Dr. Allington turned back to Breezy and picked up his wrist. He looked sharply at him. “You’re in a bit of a mess, my friend,” he remarked.
“It’s not my fault. Don’t look at me like that. I can’t be held responsible, my God.”
“I don’t suggest anything of the sort. Is brandy any good to you? Ah, here it is.”
Hahn brought it in. “Here’s the aspirin,” he said. “How many?” He shook out two tablets. Breezy snatched the bottle and spilt half a dozen on the table. Dr. Allington intervened and gave him three. He gulped them down with the brandy, wiped his face over with his handkerchief, yawned and shivered.
Voices sounded in the outer office. Bonn and Hahn moved towards Breezy. Lord Pastern planted his feet apart and lightly flexed his arms. This posture was familiar to Edward. It usually meant trouble. Dr. Allington put his glass in his eye. Breezy made a faint whispering.
Somebody tapped on the door. It opened and a thick-set man with grizzled hair came in. He wore a dark overcoat, neat, hard and unsmart, and carried a bowler hat. His eyes were bright and he looked longer and more fixedly than is the common habit at those he newly encountered. His sharp impersonal glance dwelt in turn upon the men in the room and upon the body of Rivera, from which they had stepped aside. Dr. Allington moved out from the group.

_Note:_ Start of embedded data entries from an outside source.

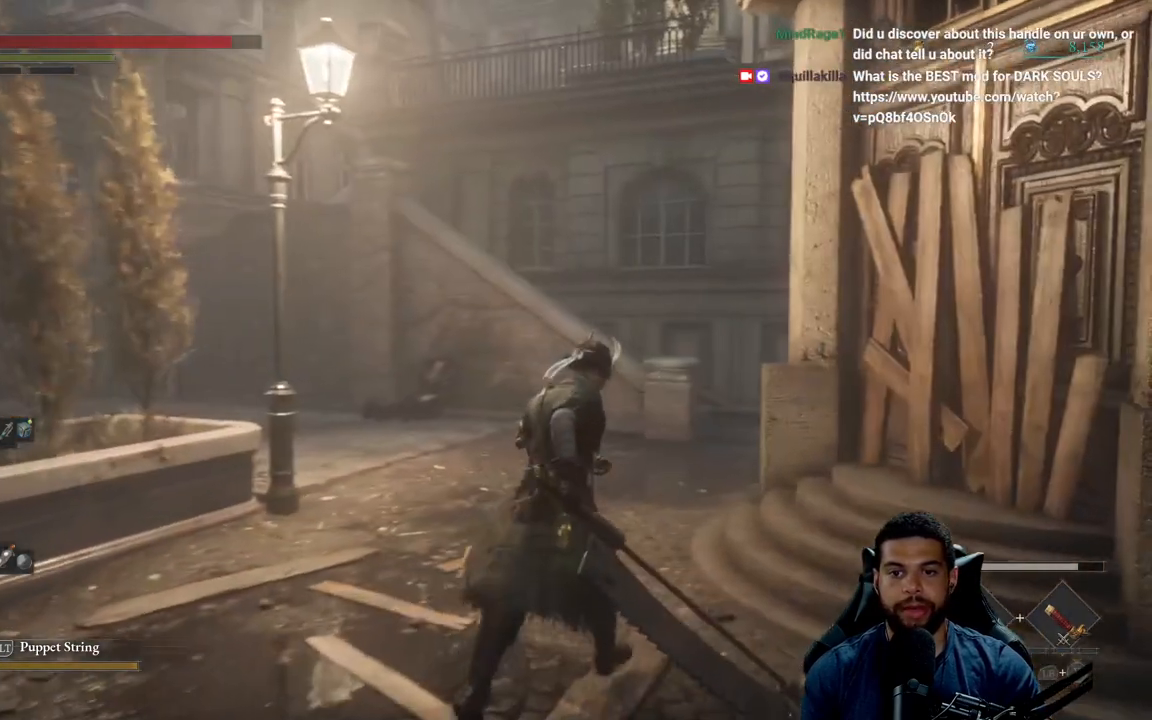
{"buttons": ["B"], "left_stick": "up", "right_stick": "right", "events": [[167, "left_stick", "up"], [483, "right_stick", "right"]]}
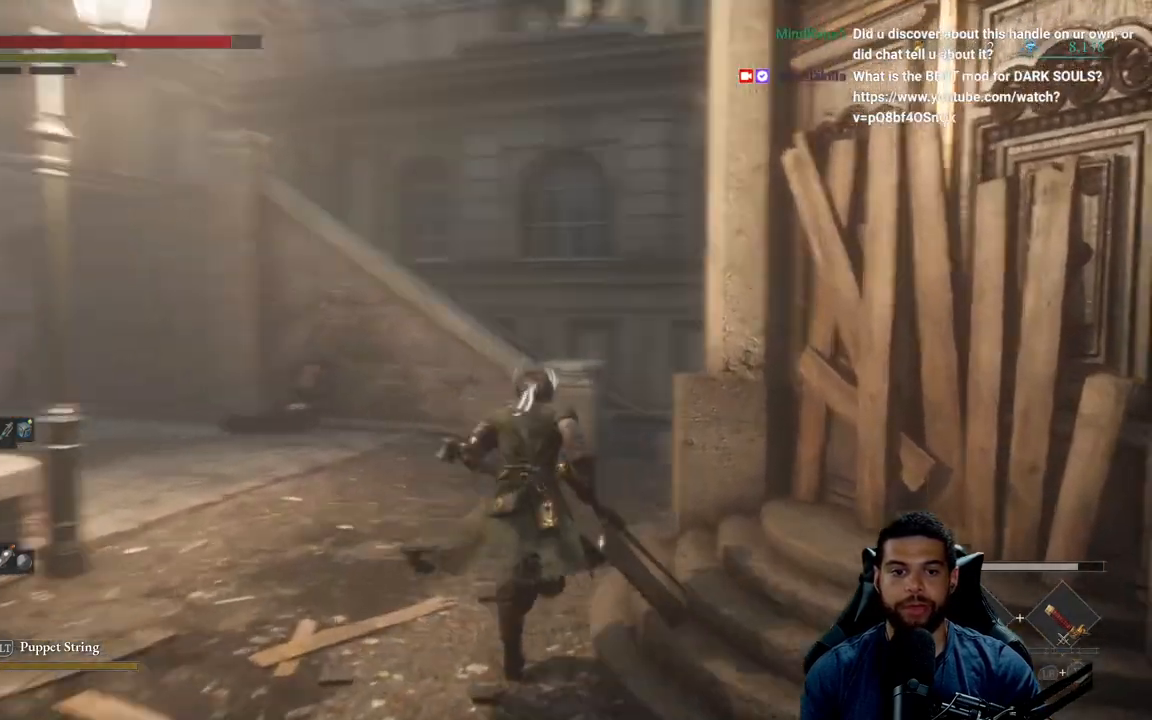
{"buttons": ["B"], "left_stick": "up", "right_stick": "left", "events": [[100, "right_stick", "center"], [500, "right_stick", "left"]]}
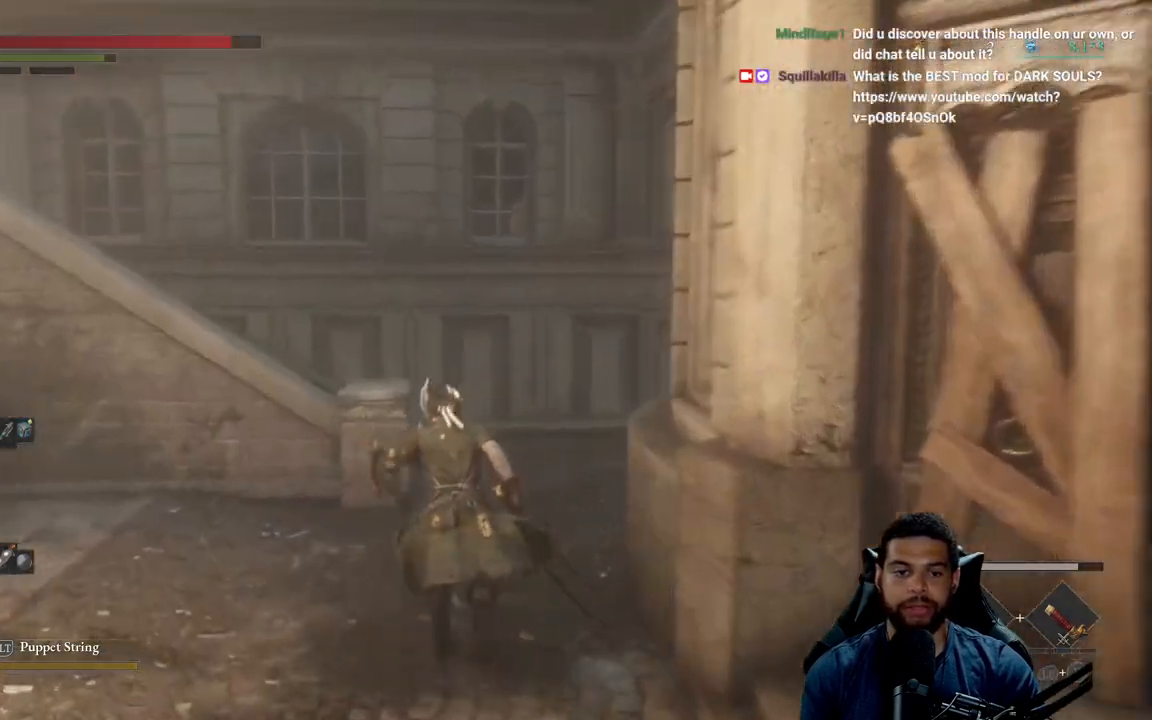
{"buttons": ["B"], "left_stick": "right", "right_stick": "left", "events": [[117, "left_stick", "up-right"], [333, "left_stick", "right"]]}
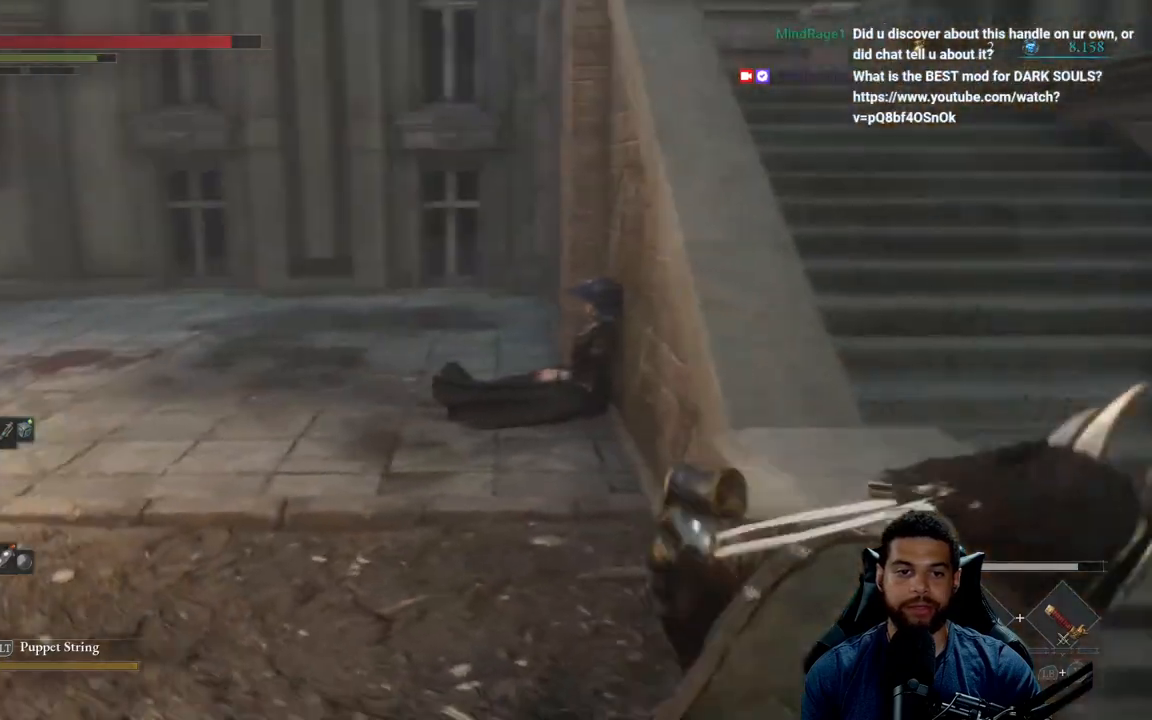
{"buttons": ["B"], "left_stick": "up-right", "right_stick": "up-right", "events": [[183, "right_stick", "center"], [250, "left_stick", "up-right"], [433, "right_stick", "up-right"]]}
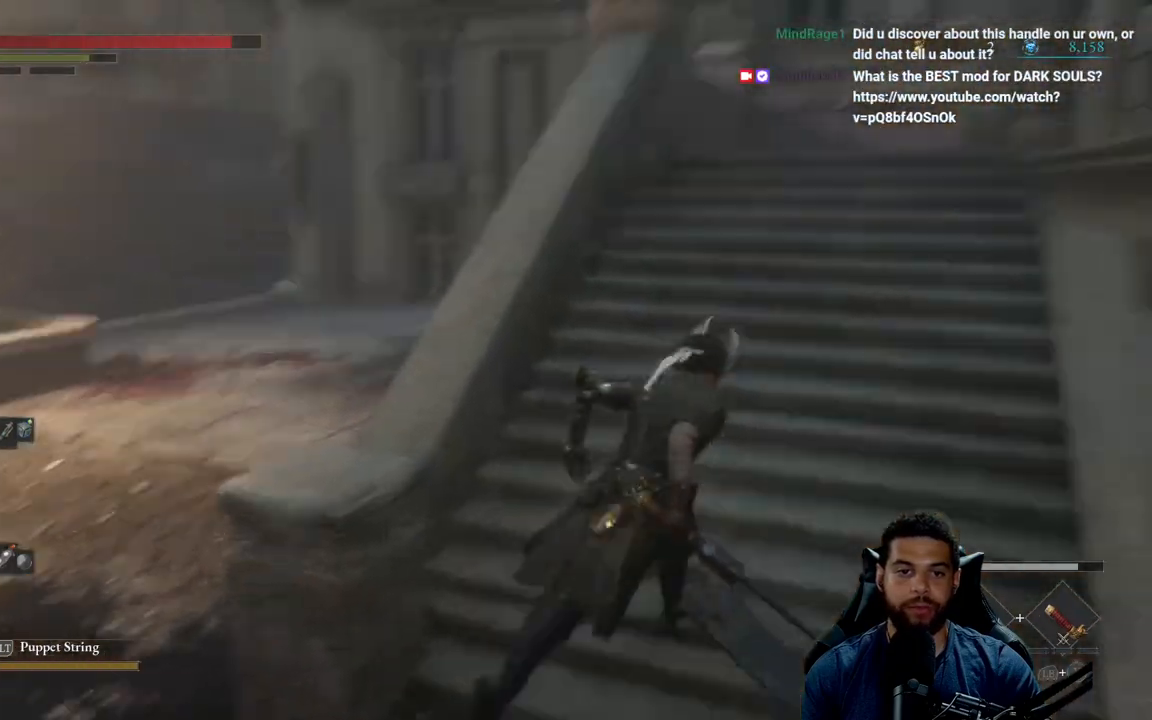
{"buttons": ["B"], "left_stick": "up", "right_stick": "right", "events": [[117, "right_stick", "center"], [150, "left_stick", "up"], [450, "right_stick", "right"]]}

“Trouble here?” said the newcomer. “Are you Dr. Allington, sir? My chaps are outside. Inspector Fox.”
He walked over to the body. The doctor followed him and they stood together, looking down at it. Fox gave a slight grunt and turned back to the others. “And these gentlemen?” he said. Caesar Bonn made a dart at him and began to talk very rapidly.
“If I could just have the names,” said Fox and took out his notebook. He wrote down their names, his glance resting longer on Breezy than upon the others. Breezy lay back in his chair and gaped at Fox. His dinner-jacket with its steel buttons sagged on one side. The pocket was dragged down.
“Excuse me, sir,” Fox said, “are you feeling unwell?” He stooped over Breezy.
“I’m shot all to hell,” Breezy whimpered.
“Well, now, if you’ll just allow me…” He made a neat unobtrusive movement and stood up with the revolver in his large gloved hand.
Breezy gaped at it and then pointed a quivering hand at Lord Pastern.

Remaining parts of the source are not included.